# [WHAT YOU WILL DO]
Of the lines below, write out exactly those from the line with "Нерідко кровотеча супроводжується" through the line with "zjemňuje a minimalizuje jej", both included, and skip the rest.

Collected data
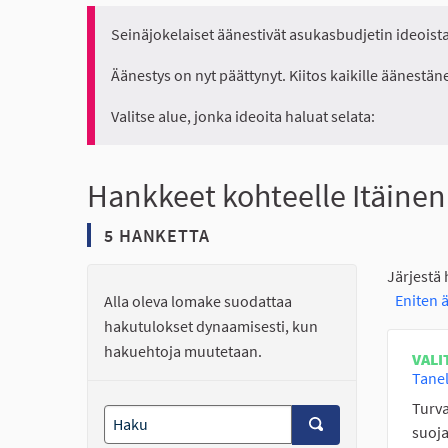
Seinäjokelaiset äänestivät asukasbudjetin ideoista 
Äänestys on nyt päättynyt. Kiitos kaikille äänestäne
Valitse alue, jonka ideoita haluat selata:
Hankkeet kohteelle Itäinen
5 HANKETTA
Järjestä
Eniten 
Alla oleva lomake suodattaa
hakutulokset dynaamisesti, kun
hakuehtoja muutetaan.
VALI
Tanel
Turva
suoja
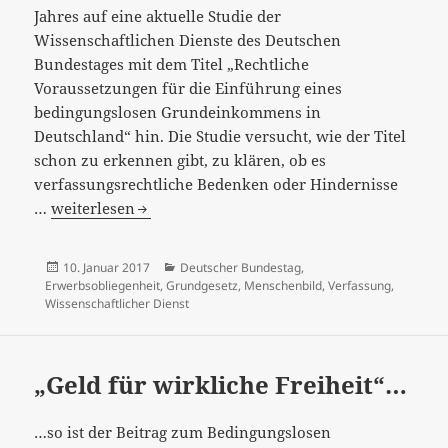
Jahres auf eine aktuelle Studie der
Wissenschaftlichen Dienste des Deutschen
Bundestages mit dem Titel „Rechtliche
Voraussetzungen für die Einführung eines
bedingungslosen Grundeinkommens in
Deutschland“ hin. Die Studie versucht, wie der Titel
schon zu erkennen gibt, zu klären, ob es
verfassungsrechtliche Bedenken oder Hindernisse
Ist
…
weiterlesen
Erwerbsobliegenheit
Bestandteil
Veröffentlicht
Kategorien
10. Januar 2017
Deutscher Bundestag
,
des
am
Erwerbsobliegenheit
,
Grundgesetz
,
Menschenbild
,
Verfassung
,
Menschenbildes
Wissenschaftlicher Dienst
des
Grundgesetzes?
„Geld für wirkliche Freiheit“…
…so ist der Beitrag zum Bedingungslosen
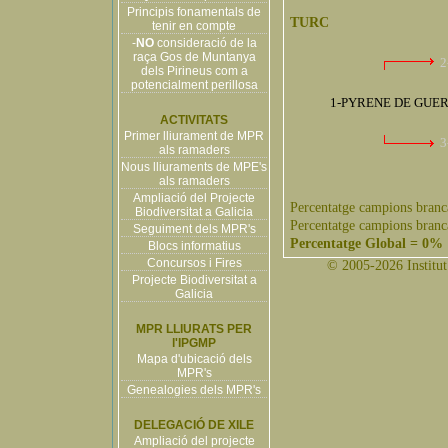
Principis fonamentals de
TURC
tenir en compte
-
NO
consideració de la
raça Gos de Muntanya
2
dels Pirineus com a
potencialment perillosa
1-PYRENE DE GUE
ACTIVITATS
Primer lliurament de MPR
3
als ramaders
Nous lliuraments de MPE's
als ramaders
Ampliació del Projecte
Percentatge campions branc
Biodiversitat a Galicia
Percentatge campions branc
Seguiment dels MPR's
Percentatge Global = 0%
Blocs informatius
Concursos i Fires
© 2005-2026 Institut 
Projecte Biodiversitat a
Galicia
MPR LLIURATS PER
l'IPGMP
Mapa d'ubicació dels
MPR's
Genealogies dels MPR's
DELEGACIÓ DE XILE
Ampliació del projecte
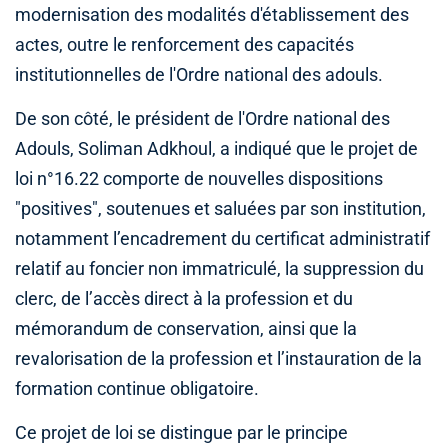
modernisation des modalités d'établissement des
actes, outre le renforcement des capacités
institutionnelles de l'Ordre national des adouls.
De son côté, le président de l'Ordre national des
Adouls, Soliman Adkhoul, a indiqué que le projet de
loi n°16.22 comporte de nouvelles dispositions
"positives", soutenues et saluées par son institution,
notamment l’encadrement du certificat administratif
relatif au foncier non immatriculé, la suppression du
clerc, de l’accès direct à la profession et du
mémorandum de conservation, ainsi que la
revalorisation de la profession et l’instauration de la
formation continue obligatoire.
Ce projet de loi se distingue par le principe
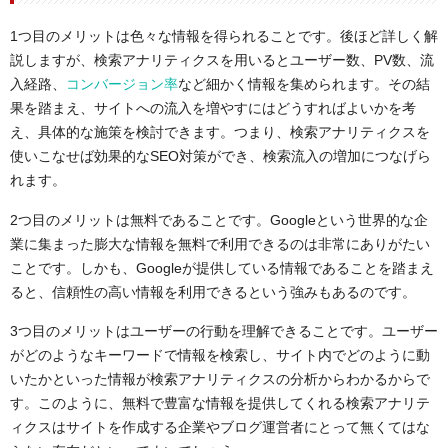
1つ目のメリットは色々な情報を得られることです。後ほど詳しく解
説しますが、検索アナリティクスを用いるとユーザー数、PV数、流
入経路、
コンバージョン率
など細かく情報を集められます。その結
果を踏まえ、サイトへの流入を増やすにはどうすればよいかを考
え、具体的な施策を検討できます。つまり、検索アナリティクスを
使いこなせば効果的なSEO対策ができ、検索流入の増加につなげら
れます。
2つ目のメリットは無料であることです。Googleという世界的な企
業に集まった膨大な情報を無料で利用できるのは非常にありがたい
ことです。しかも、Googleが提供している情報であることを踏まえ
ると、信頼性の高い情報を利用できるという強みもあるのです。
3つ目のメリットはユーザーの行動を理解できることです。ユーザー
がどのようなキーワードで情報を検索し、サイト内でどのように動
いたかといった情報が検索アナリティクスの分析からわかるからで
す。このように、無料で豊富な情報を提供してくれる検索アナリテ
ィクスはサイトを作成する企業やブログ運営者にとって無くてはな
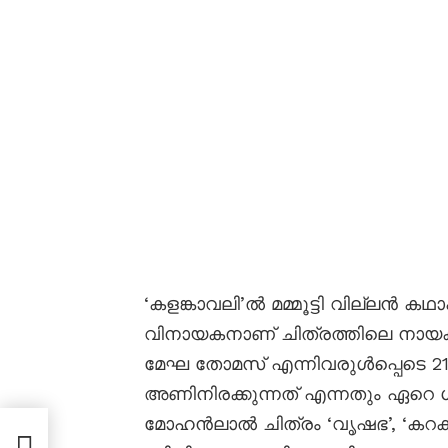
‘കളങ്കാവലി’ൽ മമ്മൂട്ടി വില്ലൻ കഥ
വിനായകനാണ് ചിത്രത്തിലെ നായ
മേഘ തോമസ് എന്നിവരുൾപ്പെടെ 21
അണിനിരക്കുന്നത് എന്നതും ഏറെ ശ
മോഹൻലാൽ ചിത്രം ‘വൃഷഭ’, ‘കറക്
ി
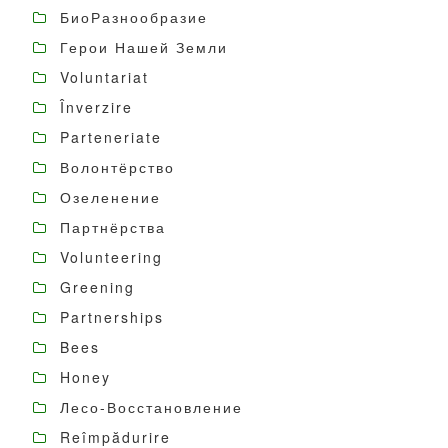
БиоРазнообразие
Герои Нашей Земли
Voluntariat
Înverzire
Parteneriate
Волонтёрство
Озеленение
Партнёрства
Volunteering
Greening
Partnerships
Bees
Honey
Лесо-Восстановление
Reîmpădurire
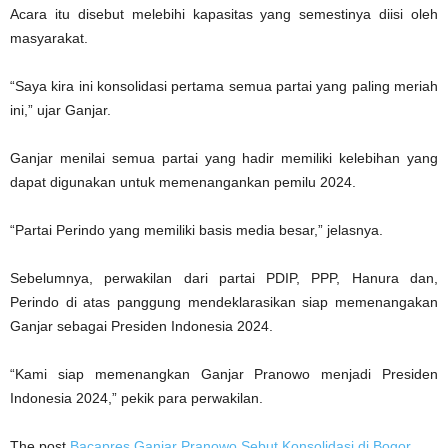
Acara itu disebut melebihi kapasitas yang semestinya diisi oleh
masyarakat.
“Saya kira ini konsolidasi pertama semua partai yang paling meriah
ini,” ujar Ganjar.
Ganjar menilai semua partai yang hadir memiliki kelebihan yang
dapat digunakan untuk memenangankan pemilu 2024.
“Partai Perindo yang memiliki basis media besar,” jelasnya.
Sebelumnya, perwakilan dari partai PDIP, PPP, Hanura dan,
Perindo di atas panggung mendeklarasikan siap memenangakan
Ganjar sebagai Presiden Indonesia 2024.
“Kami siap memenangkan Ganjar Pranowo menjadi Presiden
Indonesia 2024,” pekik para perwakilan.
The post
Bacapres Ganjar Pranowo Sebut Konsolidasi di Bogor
==
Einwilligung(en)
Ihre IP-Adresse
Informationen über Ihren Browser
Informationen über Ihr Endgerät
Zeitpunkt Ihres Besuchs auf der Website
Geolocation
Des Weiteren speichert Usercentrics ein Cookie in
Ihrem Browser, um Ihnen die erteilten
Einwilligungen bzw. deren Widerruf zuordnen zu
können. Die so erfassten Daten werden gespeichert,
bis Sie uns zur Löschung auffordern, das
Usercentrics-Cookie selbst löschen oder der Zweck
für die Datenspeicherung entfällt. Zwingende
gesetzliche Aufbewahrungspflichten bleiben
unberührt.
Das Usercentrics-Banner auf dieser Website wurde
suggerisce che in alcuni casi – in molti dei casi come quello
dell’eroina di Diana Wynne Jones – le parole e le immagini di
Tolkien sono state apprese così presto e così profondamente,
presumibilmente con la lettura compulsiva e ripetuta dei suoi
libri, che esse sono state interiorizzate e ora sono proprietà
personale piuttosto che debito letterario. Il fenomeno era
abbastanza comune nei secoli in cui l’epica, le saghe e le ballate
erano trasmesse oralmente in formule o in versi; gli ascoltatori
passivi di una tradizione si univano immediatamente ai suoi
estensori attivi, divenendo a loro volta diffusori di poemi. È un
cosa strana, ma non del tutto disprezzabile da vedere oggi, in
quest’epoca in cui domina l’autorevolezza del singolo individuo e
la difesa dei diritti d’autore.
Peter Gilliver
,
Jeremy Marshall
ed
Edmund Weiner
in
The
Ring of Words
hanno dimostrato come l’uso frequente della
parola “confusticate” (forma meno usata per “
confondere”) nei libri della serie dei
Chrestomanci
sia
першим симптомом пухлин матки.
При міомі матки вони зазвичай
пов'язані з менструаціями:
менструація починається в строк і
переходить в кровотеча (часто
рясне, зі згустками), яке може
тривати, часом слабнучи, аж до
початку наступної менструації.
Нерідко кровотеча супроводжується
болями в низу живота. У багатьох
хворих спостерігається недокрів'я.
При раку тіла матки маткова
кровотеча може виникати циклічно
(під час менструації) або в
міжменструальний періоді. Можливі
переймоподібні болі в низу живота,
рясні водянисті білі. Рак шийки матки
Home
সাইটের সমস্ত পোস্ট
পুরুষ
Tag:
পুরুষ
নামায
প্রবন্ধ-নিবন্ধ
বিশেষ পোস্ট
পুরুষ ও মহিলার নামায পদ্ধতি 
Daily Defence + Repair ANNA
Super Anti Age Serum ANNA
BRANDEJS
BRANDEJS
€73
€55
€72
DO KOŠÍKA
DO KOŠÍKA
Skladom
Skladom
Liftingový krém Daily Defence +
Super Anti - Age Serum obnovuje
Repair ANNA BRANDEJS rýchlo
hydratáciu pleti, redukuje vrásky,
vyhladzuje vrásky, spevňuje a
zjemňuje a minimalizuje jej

# [RESPONSE]
Нерідко кровотеча супроводжується
болями в низу живота. У багатьох
хворих спостерігається недокрів'я.
При раку тіла матки маткова
кровотеча може виникати циклічно
(під час менструації) або в
міжменструальний періоді. Можливі
переймоподібні болі в низу живота,
рясні водянисті білі. Рак шийки матки
Home
সাইটের সমস্ত পোস্ট
পুরুষ
Tag:
পুরুষ
নামায
প্রবন্ধ-নিবন্ধ
বিশেষ পোস্ট
পুরুষ ও মহিলার নামায পদ্ধতি 
Daily Defence + Repair ANNA
Super Anti Age Serum ANNA
BRANDEJS
BRANDEJS
€73
€55
€72
DO KOŠÍKA
DO KOŠÍKA
Skladom
Skladom
Liftingový krém Daily Defence +
Super Anti - Age Serum obnovuje
Repair ANNA BRANDEJS rýchlo
hydratáciu pleti, redukuje vrásky,
vyhladzuje vrásky, spevňuje a
zjemňuje a minimalizuje jej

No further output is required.